We have reached dangerous ground, where the regulator gives value to the bug, and denies value to the patch.
Where the CRA could backfire
Despite these shortcomings, in my opinion the worst impacts are elsewhere in this regulation. It’s not from the legal part of the text (the Articles) but from Annex I. The last point of this annex refers to an operator’s obligation to “ensure that, where security patches or updates are available to address identified security issues, they are disseminated without delay and free of charge, accompanied by advisory messages providing users with the relevant information, including on potential action to be taken.”
The other part of the vicious circle comes from item 36 in the preamble to the CRA, which promotes bug bounties. I have already expressed concern about this, but I think we have now reached dangerous ground. Here, the regulator not only gives value to the bug and the vulnerability, but also denies value to the security patch.
This approach could be detrimental to the security of many products, because open-source developments are often financed by their support, and especially their security support. For example, the widely-used OpenSSL library is supported by an organization whose revenues come partly from providing extended support on previous versions of its library.
Companies pay for this support because they want to have security fixes guaranteed for a long period, and because the stability of their products is not compatible with the never-ending development of new features. On the other end, making new versions available free-of-charge allows companies to rapidly implement new features, test them, and propose them in their new products.
Enforcing an obligation to work for free seems counterintuitive to me. Why incentivize bug finding but not security patching? If you pay for security patches, it’s more likely that you will apply them!
Given the legal risk and the amount of the penalties, some hackers could also be tempted to ransom companies by threatening to disclose their vulnerabilities. If you risk €150 million in penalties, you may opt to pay €1 million to prevent a public disclosure. Unless I’m wrong, the CRA puts the obligation on operators to disclose the vulnerability of their products to ENISA. The hackers are under no obligation to disclose vulnerabilities to the operators, to the market surveillance authorities, or to ENISA.
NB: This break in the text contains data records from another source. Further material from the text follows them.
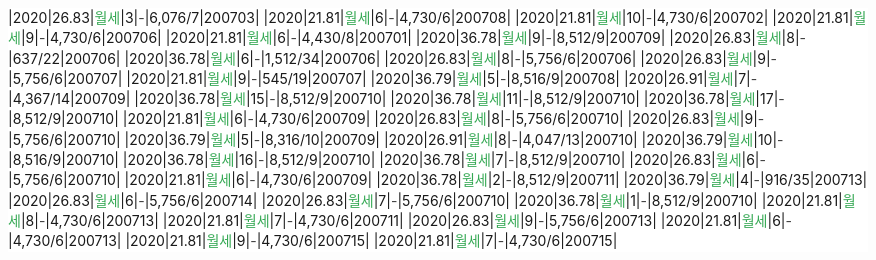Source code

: |2020|26.83|<span style="color:#34a853">월세</span>|3|<span style="color:#444444">-</span>|6,076/7|200703|
|2020|21.81|<span style="color:#34a853">월세</span>|6|<span style="color:#444444">-</span>|4,730/6|200708|
|2020|21.81|<span style="color:#34a853">월세</span>|10|<span style="color:#444444">-</span>|4,730/6|200702|
|2020|21.81|<span style="color:#34a853">월세</span>|9|<span style="color:#444444">-</span>|4,730/6|200706|
|2020|21.81|<span style="color:#34a853">월세</span>|6|<span style="color:#444444">-</span>|4,430/8|200701|
|2020|36.78|<span style="color:#34a853">월세</span>|9|<span style="color:#444444">-</span>|8,512/9|200709|
|2020|26.83|<span style="color:#34a853">월세</span>|8|<span style="color:#444444">-</span>|637/22|200706|
|2020|36.78|<span style="color:#34a853">월세</span>|6|<span style="color:#444444">-</span>|1,512/34|200706|
|2020|26.83|<span style="color:#34a853">월세</span>|8|<span style="color:#444444">-</span>|5,756/6|200706|
|2020|26.83|<span style="color:#34a853">월세</span>|9|<span style="color:#444444">-</span>|5,756/6|200707|
|2020|21.81|<span style="color:#34a853">월세</span>|9|<span style="color:#444444">-</span>|545/19|200707|
|2020|36.79|<span style="color:#34a853">월세</span>|5|<span style="color:#444444">-</span>|8,516/9|200708|
|2020|26.91|<span style="color:#34a853">월세</span>|7|<span style="color:#444444">-</span>|4,367/14|200709|
|2020|36.78|<span style="color:#34a853">월세</span>|15|<span style="color:#444444">-</span>|8,512/9|200710|
|2020|36.78|<span style="color:#34a853">월세</span>|11|<span style="color:#444444">-</span>|8,512/9|200710|
|2020|36.78|<span style="color:#34a853">월세</span>|17|<span style="color:#444444">-</span>|8,512/9|200710|
|2020|21.81|<span style="color:#34a853">월세</span>|6|<span style="color:#444444">-</span>|4,730/6|200709|
|2020|26.83|<span style="color:#34a853">월세</span>|8|<span style="color:#444444">-</span>|5,756/6|200710|
|2020|26.83|<span style="color:#34a853">월세</span>|9|<span style="color:#444444">-</span>|5,756/6|200710|
|2020|36.79|<span style="color:#34a853">월세</span>|5|<span style="color:#444444">-</span>|8,316/10|200709|
|2020|26.91|<span style="color:#34a853">월세</span>|8|<span style="color:#444444">-</span>|4,047/13|200710|
|2020|36.79|<span style="color:#34a853">월세</span>|10|<span style="color:#444444">-</span>|8,516/9|200710|
|2020|36.78|<span style="color:#34a853">월세</span>|16|<span style="color:#444444">-</span>|8,512/9|200710|
|2020|36.78|<span style="color:#34a853">월세</span>|7|<span style="color:#444444">-</span>|8,512/9|200710|
|2020|26.83|<span style="color:#34a853">월세</span>|6|<span style="color:#444444">-</span>|5,756/6|200710|
|2020|21.81|<span style="color:#34a853">월세</span>|6|<span style="color:#444444">-</span>|4,730/6|200709|
|2020|36.78|<span style="color:#34a853">월세</span>|2|<span style="color:#444444">-</span>|8,512/9|200711|
|2020|36.79|<span style="color:#34a853">월세</span>|4|<span style="color:#444444">-</span>|916/35|200713|
|2020|26.83|<span style="color:#34a853">월세</span>|6|<span style="color:#444444">-</span>|5,756/6|200714|
|2020|26.83|<span style="color:#34a853">월세</span>|7|<span style="color:#444444">-</span>|5,756/6|200710|
|2020|36.78|<span style="color:#34a853">월세</span>|1|<span style="color:#444444">-</span>|8,512/9|200710|
|2020|21.81|<span style="color:#34a853">월세</span>|8|<span style="color:#444444">-</span>|4,730/6|200713|
|2020|21.81|<span style="color:#34a853">월세</span>|7|<span style="color:#444444">-</span>|4,730/6|200711|
|2020|26.83|<span style="color:#34a853">월세</span>|9|<span style="color:#444444">-</span>|5,756/6|200713|
|2020|21.81|<span style="color:#34a853">월세</span>|6|<span style="color:#444444">-</span>|4,730/6|200713|
|2020|21.81|<span style="color:#34a853">월세</span>|9|<span style="color:#444444">-</span>|4,730/6|200715|
|2020|21.81|<span style="color:#34a853">월세</span>|7|<span style="color:#444444">-</span>|4,730/6|200715|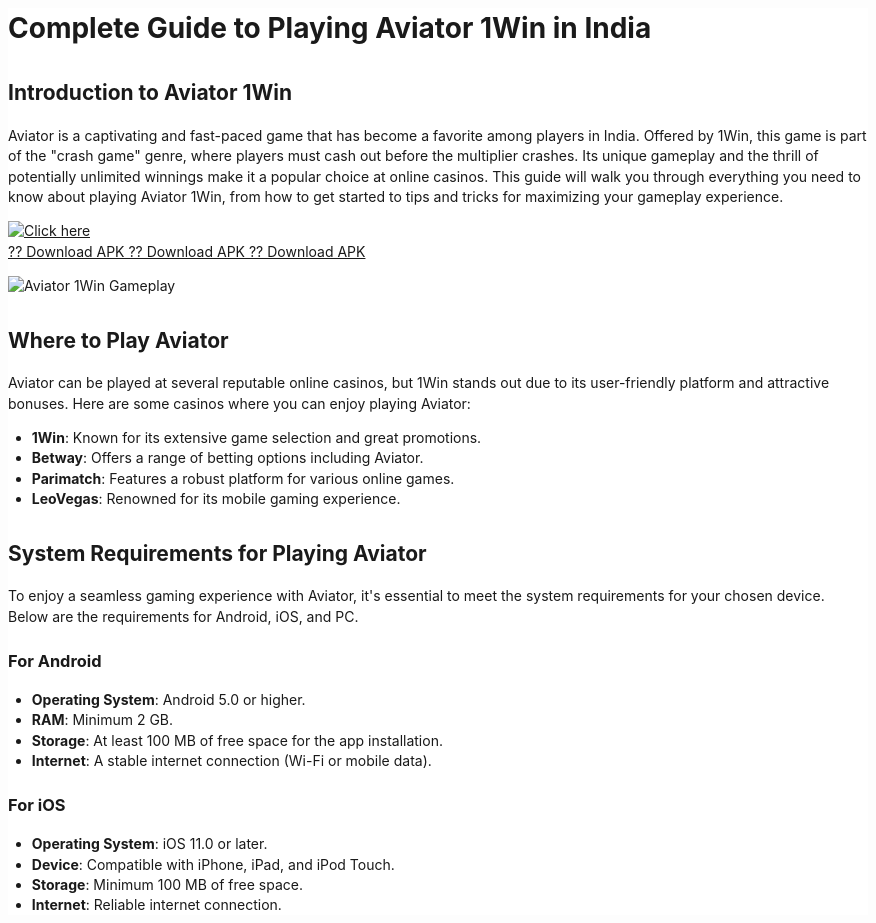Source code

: # Complete Guide to Playing Aviator 1Win in India

## Introduction to Aviator 1Win

Aviator is a captivating and fast-paced game that has become a favorite
among players in India. Offered by 1Win, this game is part of the "crash
game" genre, where players must cash out before the multiplier crashes.
Its unique gameplay and the thrill of potentially unlimited winnings
make it a popular choice at online casinos. This guide will walk you
through everything you need to know about playing Aviator 1Win, from how
to get started to tips and tricks for maximizing your gameplay
experience.

[![Click
here](https://readscoops.com/wp-content/uploads/2023/03/Readscoop-aviator-1-1.jpg)](https://click.traffprogo7.com/RycHEFxU?landing=54)\
[?? Download APK ?? Download APK ?? Download
APK](https://click.traffprogo7.com/RycHEFxU?landing=54)

![Aviator 1Win
Gameplay](https://1winbet.in/wp-content/uploads/2024/02/aviator-1win-header.webp)

## Where to Play Aviator

Aviator can be played at several reputable online casinos, but 1Win
stands out due to its user-friendly platform and attractive bonuses.
Here are some casinos where you can enjoy playing Aviator:

-   **1Win**: Known for its extensive game selection and great
    promotions.
-   **Betway**: Offers a range of betting options including Aviator.
-   **Parimatch**: Features a robust platform for various online games.
-   **LeoVegas**: Renowned for its mobile gaming experience.

## System Requirements for Playing Aviator

To enjoy a seamless gaming experience with Aviator, it's essential to
meet the system requirements for your chosen device. Below are the
requirements for Android, iOS, and PC.

### For Android

-   **Operating System**: Android 5.0 or higher.
-   **RAM**: Minimum 2 GB.
-   **Storage**: At least 100 MB of free space for the app installation.
-   **Internet**: A stable internet connection (Wi-Fi or mobile data).

### For iOS

-   **Operating System**: iOS 11.0 or later.
-   **Device**: Compatible with iPhone, iPad, and iPod Touch.
-   **Storage**: Minimum 100 MB of free space.
-   **Internet**: Reliable internet connection.
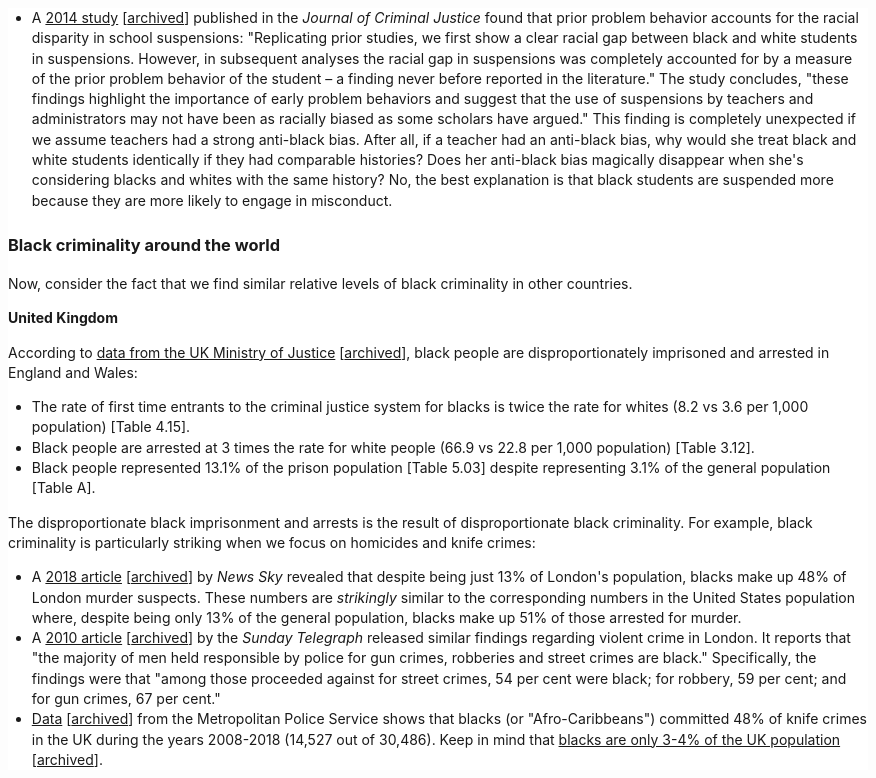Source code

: * A [2014 study](https://www.sciencedirect.com/science/article/pii/S0047235214000105) [[archived](http://web.archive.org/web/https://www.sciencedirect.com/science/article/pii/S0047235214000105)] published in the _Journal of Criminal Justice_ found that prior problem behavior accounts for the racial disparity in school suspensions: "Replicating prior studies, we first show a clear racial gap between black and white students in suspensions. However, in subsequent analyses the racial gap in suspensions was completely accounted for by a measure of the prior problem behavior of the student – a finding never before reported in the literature." The study concludes, "these findings highlight the importance of early problem behaviors and suggest that the use of suspensions by teachers and administrators may not have been as racially biased as some scholars have argued." This finding is completely unexpected if we assume teachers had a strong anti-black bias. After all, if a teacher had an anti-black bias, why would she treat black and white students identically if they had comparable histories? Does her anti-black bias magically disappear when she's considering blacks and whites with the same history? No, the best explanation is that black students are suspended more because they are more likely to engage in misconduct.

### Black criminality around the world 

Now, consider the fact that we find similar relative levels of black criminality in other countries.

**United Kingdom**

According to [data from the UK Ministry of Justice](https://assets.publishing.service.gov.uk/government/uploads/system/uploads/attachment_data/file/269399/Race-and-cjs-2012.pdf) [[archived](http://web.archive.org/web/https://assets.publishing.service.gov.uk/government/uploads/system/uploads/attachment_data/file/269399/Race-and-cjs-2012.pdf)], black people are disproportionately imprisoned and arrested in England and Wales:

* The rate of first time entrants to the criminal justice system for blacks is twice the rate for whites (8.2 vs 3.6 per 1,000 population) [Table 4.15].
* Black people are arrested at 3 times the rate for white people (66.9 vs 22.8 per 1,000 population) [Table 3.12].
* Black people represented 13.1% of the prison population [Table 5.03] despite representing 3.1% of the general population [Table A].

The disproportionate black imprisonment and arrests is the result of disproportionate black criminality. For example, black criminality is particularly striking when we focus on homicides and knife crimes:

* A [2018 article](https://news.sky.com/story/black-murder-victims-and-suspects-london-v-uk-11443656) [[archived](http://web.archive.org/web/https://news.sky.com/story/black-murder-victims-and-suspects-london-v-uk-11443656)] by _News Sky_ revealed that despite being just 13% of London's population, blacks make up 48% of London murder suspects. These numbers are *strikingly* similar to the corresponding numbers in the United States population where, despite being only 13% of the general population, blacks make up 51% of those arrested for murder.
* A [2010 article](https://www.telegraph.co.uk/news/uknews/crime/7856787/Violent-inner-city-crime-the-figures-and-a-question-of-race.html) [[archived](http://web.archive.org/web/https://www.telegraph.co.uk/news/uknews/crime/7856787/Violent-inner-city-crime-the-figures-and-a-question-of-race.html)] by the _Sunday Telegraph_ released similar findings regarding violent crime in London. It reports that "the majority of men held responsible by police for gun crimes, robberies and street crimes are black." Specifically, the findings were that "among those proceeded against for street crimes, 54 per cent were black; for robbery, 59 per cent; and for gun crimes, 67 per cent."
* [Data](https://www.met.police.uk/SysSiteAssets/foi-media/metropolitan-police/disclosure_2019/february_2019/information-rights-unit---ethnicity-of-perpetrators-and-victims-of-knife-crime-in-london-from-april-2008-to-november-2018) [[archived](http://web.archive.org/web/20200608023234/https://www.met.police.uk/SysSiteAssets/foi-media/metropolitan-police/disclosure_2019/february_2019/information-rights-unit---ethnicity-of-perpetrators-and-victims-of-knife-crime-in-london-from-april-2008-to-november-2018)] from the Metropolitan Police Service shows that blacks (or "Afro-Caribbeans") committed 48% of knife crimes in the UK during the years 2008-2018 (14,527 out of 30,486). Keep in mind that [blacks are only 3-4% of the UK population](http://www.irr.org.uk/research/statistics/ethnicity-and-religion/) [[archived](http://web.archive.org/web/http://www.irr.org.uk/research/statistics/ethnicity-and-religion/)].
In my opinion, this obligation should be enforced free-of-charge — not the security patches, which require a lot of cost and effort to properly develop and validate, and which can be embedded in larger upgrade packages. Again, the purpose is to mitigate cybersecurity risks, not to obtain security for free, because this won’t happen.
The new Cyber Resilience Act is a step in the right direction to improve the security of the digital products we all rely on. However, I feel strongly that a few of the requirements must be reconsidered before it comes into force, in order to avoid some of the negative consequences outlined above.